Saturday, November 10, 2018

20181110.0430

Today is my father's birthday, one of the many November birthdays in my family and my circle of friends. I've noted the event before (here, here, here, here, here, and here), and, without reviewing all of the more than 2000 posts I've made to this webspace in detail, I do think it is one of the more repeated topics herein. But that is not a bad thing, to be sure; my father worked hard to make sure that his kids had a roof over their heads, clothes on their backs, food in their bellies, and support for themselves and their endeavors--even though at least one of them has been a vexation to him for three dozen years, now. It's the kind of thing that deserves commemoration and acknowledgment, the more so because it does not happen as often as it ought--even though it has for him and his.
As I write this, he is recovering from another knee surgery. The recovery is going well; he has a great deal of range of motion in the joint, and while there is still pain, it is manageable--and not just because he refuses to acknowledge it publicly (though he does tend not to let people know who do not already know). Already, he is waking with only the aid of a cane, and doing pretty well at that; it shouldn't be too long before he is able to go without the cane most of the time. He is getting older, though, so it's not too likely he'll be putting the cane too far away once his knee has more or less fully recovered. I know better than to think he'll throw it away as long as there is any semblance of use left in it; it's not quite in him to do so, as I know from a lifetime of experience with the man.

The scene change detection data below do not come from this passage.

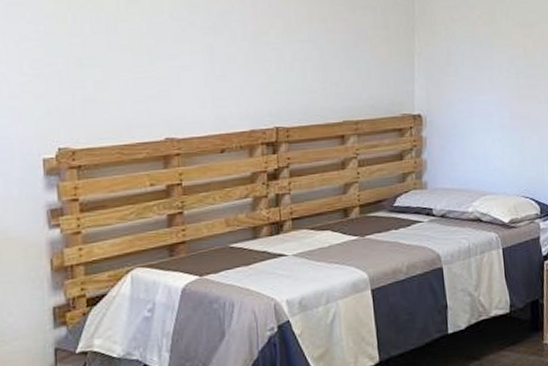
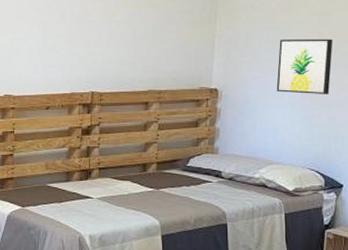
wall art: none [483,52,539,115] -> present [276,38,333,94]

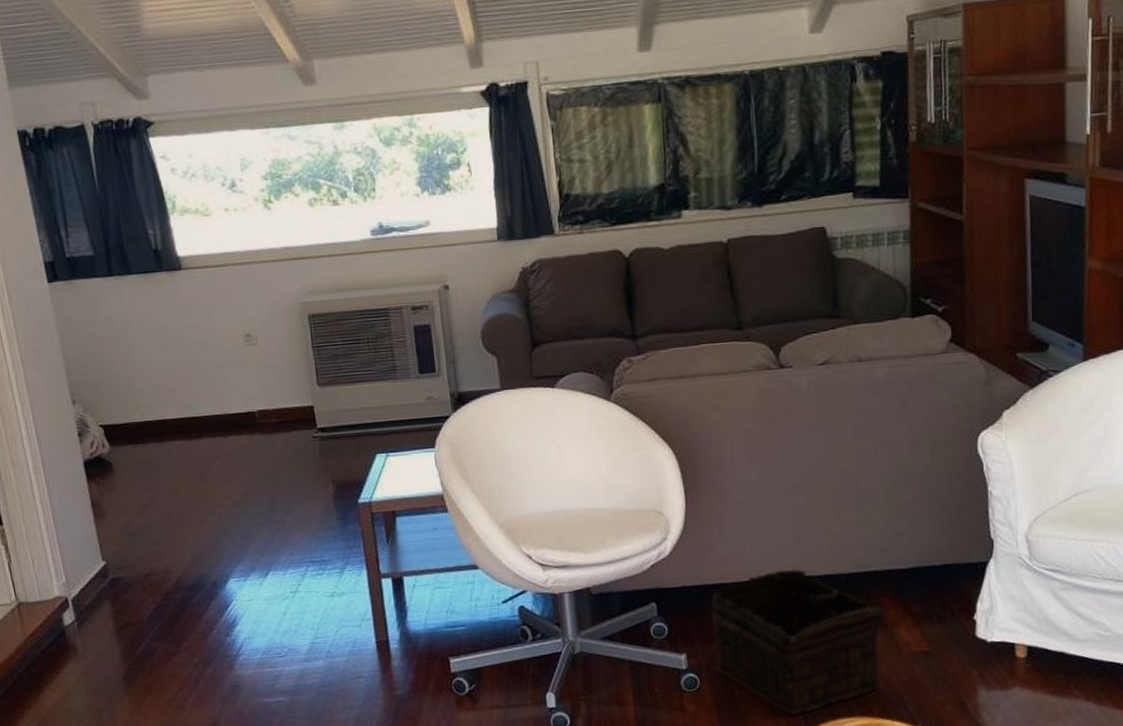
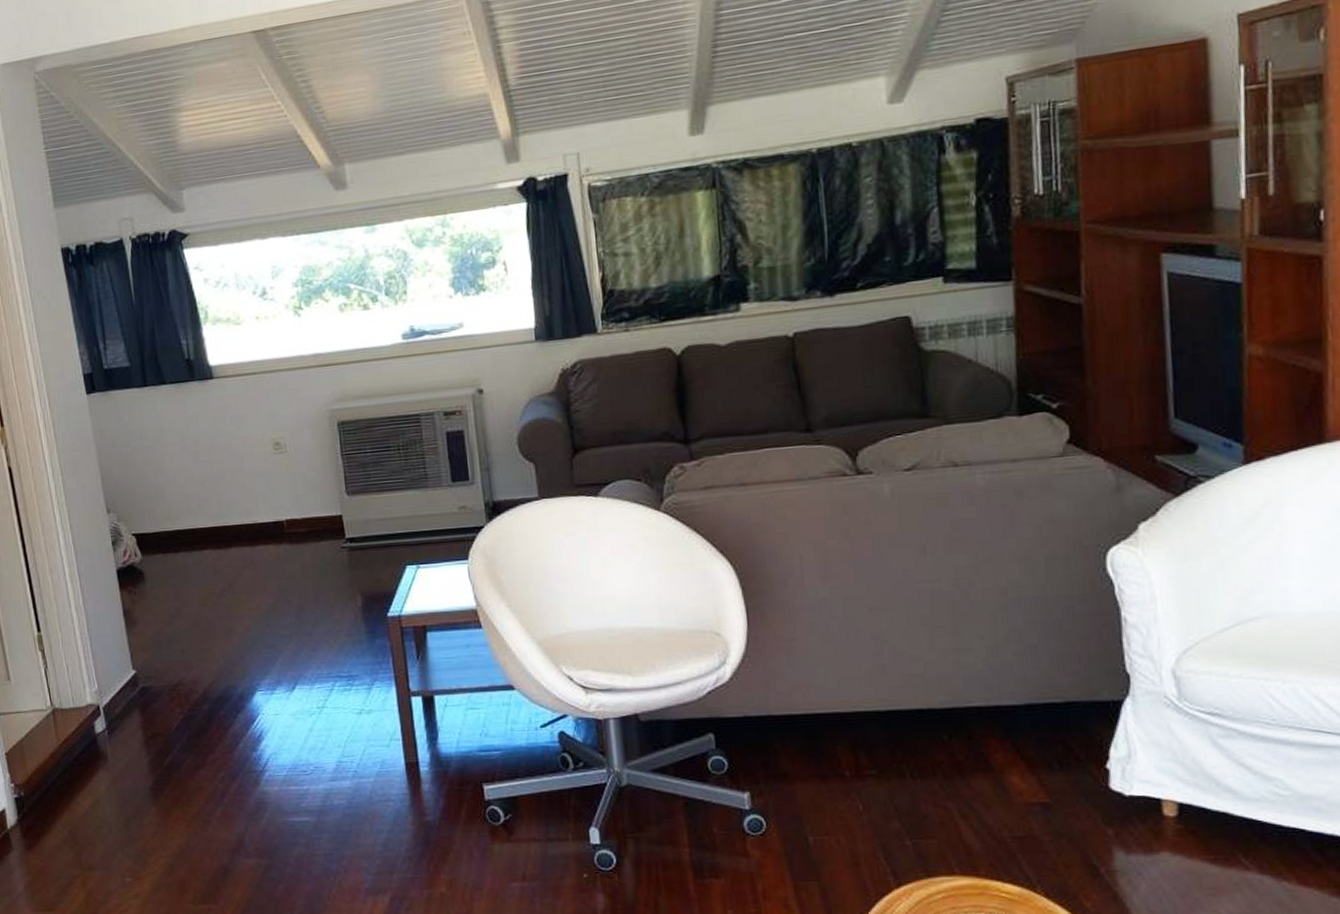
basket: present [711,569,884,715] -> none [779,701,991,869]

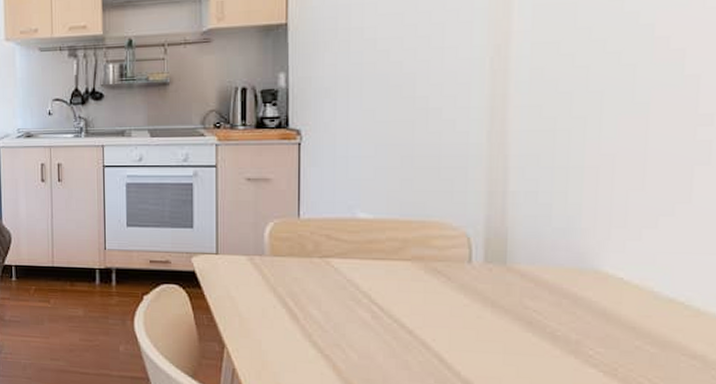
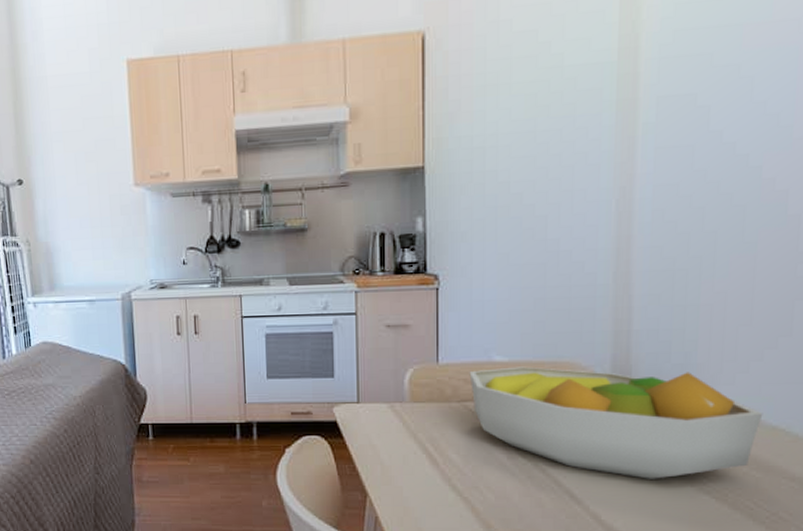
fruit bowl: none [332,224,658,348] -> present [469,366,763,479]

It may read a bit strangely from me, the phrase "a lifetime of experience with the man." Certainly, there are some people who have known my father longer than I have. His mother, for example, and mine. His sister and her husband. Friends of his from his youth--now just a bit farther away--who remain in touch with him through social media. (There are few such, which is less strange than it might be, given the regions involved.) But in nearly all of those cases, those who have known him longer than I have also not known him; only his sister is an exception to that. But she does not know him as I do; I have no doubt that he is a good brother--and probably a better elder brother than I have been--but I have every expectation that he is better as a father despite being in less practice with it (and brothering not being nearly so demanding as being a dad).
All such is to say that I remain grateful for having had my father in my life, and I am grateful that I continue to have him for a while longer.